[Working data Boundary: Start]

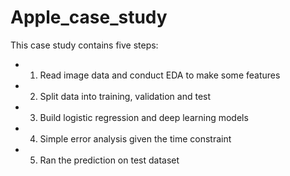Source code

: # Apple_case_study

This case study contains five steps:

* 1. Read image data and conduct EDA to make some features
* 2. Split data into training, validation and test
* 3. Build logistic regression and deep learning models
* 4. Simple error analysis given the time constraint
* 5. Ran the prediction on test dataset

[Working data Boundary: End]

__Problem details__: Retype the lines above with every character unchanged, and leave the pictures out of your copy.

__Final answer__:
Source code

: # Apple_case_study

This case study contains five steps:

* 1. Read image data and conduct EDA to make some features
* 2. Split data into training, validation and test
* 3. Build logistic regression and deep learning models
* 4. Simple error analysis given the time constraint
* 5. Ran the prediction on test dataset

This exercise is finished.